To do>
a. Copy the stretch of the gema functions passage from "All functions take" through "of related functions." word for word.
b. In the gema functions passage, what is the current output stream usually while a function argument is being evaluated?

Page excerpt>
The argument value is the result of evaluating the argument.
In a few cases, arguments that are not used are skipped instead of
being evaluated, but arguments are never used literally.
All functions take a fixed number of arguments, although in a couple of cases
the last argument is optional.
The descriptions of the functions use the terminology of a value being
returned by the function, but it would be more accurate to speak of the
result as being the series of characters that will be written to the
current output stream, since in general the result value is not actually
materialized as a separate string. Usually while evaluating a function
argument, the current output stream is an internal buffer that collects the
argument value for the function, and the function argument is actually an
input stream that reads from that buffer. But in most cases these
distinctions are not important for understanding how to use the functions.
The following sections document groups of related functions.
4.1 Numbers
Since gema is a text processor, it is not intended to be
convenient or efficient for performing numeric operations, but it does
have a set of arithmetic functions that should be sufficient to make it
possible to do whatever calculations are necessary.

Stored data>
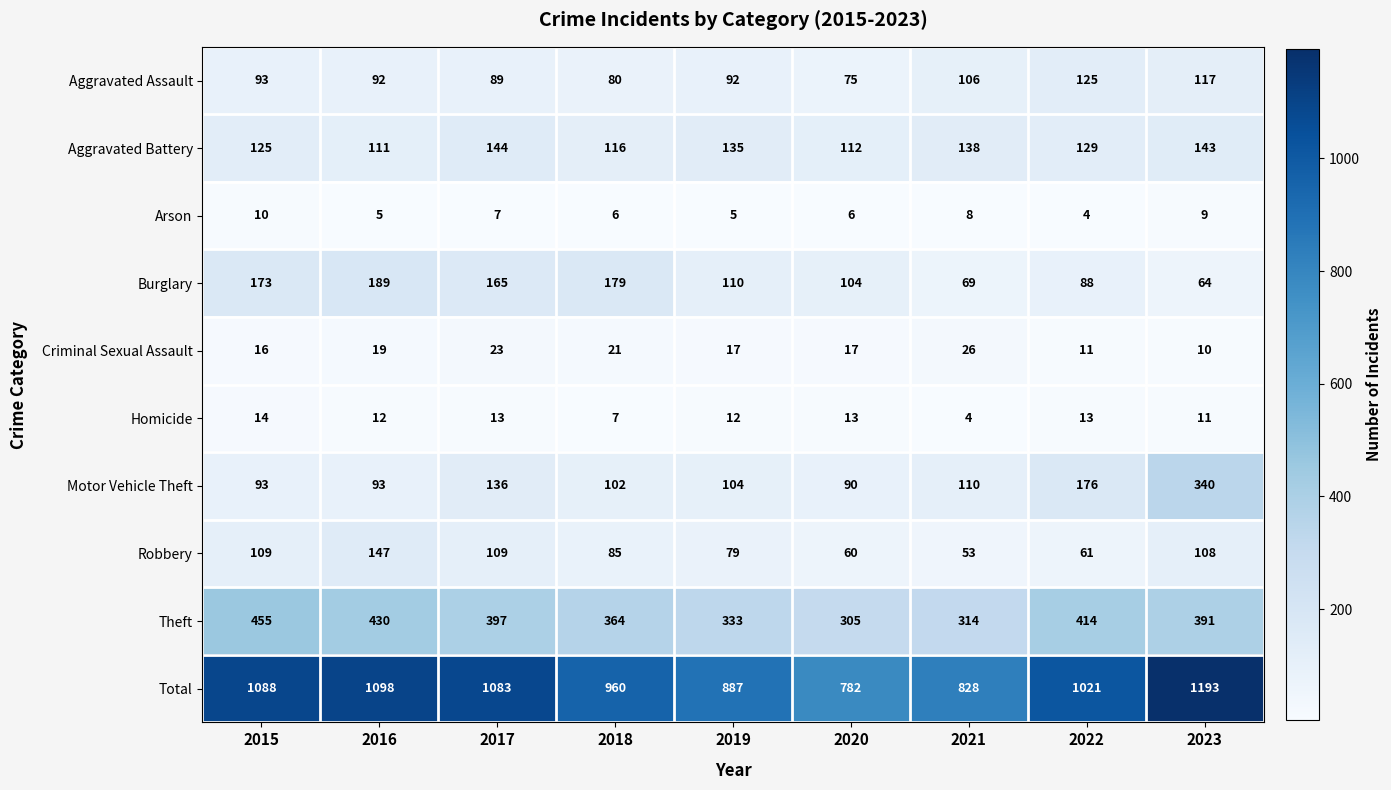

At which category does the chart reach its peak across all series?

2023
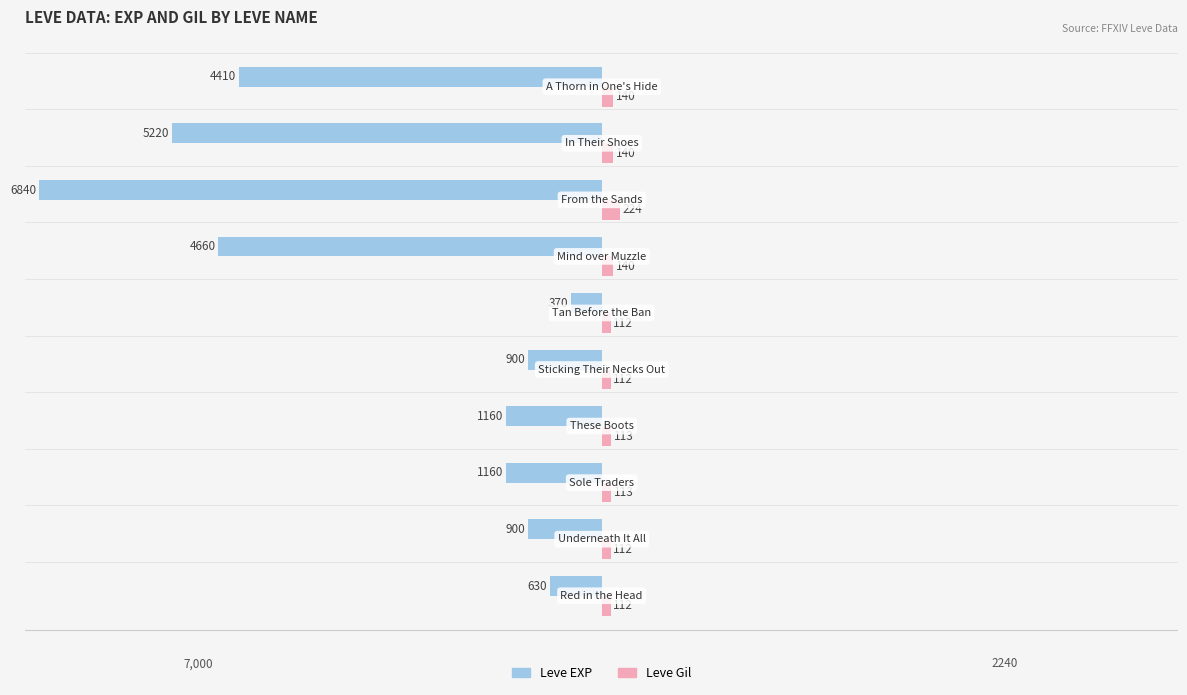

Which series has the largest range (max minus min)?

Leve EXP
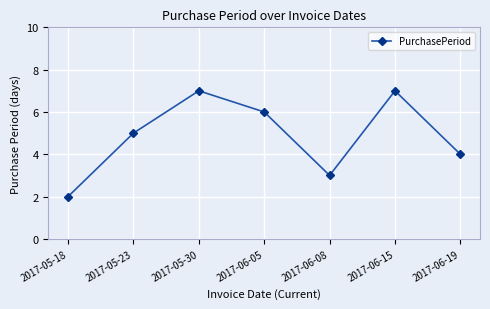

What is the label of the 7th point from the left?

2017-06-19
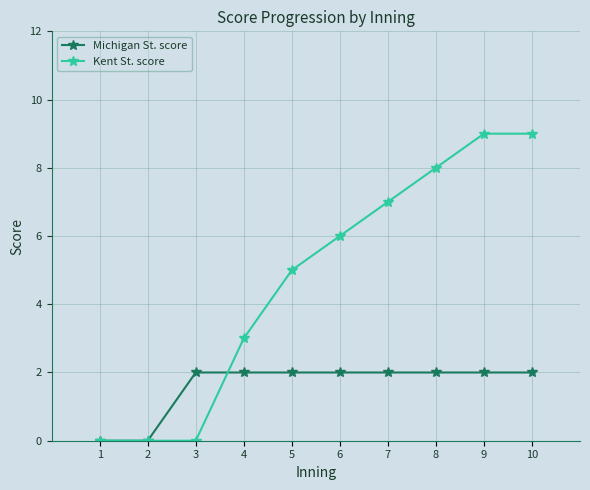

True or false: Kent St. score has more than 2 interior local peaks.

False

Responses per task>
a.
All functions take a fixed number of arguments, although in a couple of cases
the last argument is optional.
The descriptions of the functions use the terminology of a value being
returned by the function, but it would be more accurate to speak of the
result as being the series of characters that will be written to the
current output stream, since in general the result value is not actually
materialized as a separate string. Usually while evaluating a function
argument, the current output stream is an internal buffer that collects the
argument value for the function, and the function argument is actually an
input stream that reads from that buffer. But in most cases these
distinctions are not important for understanding how to use the functions.
The following sections document groups of related functions.

b. It is usually an internal buffer that collects the argument value for the function.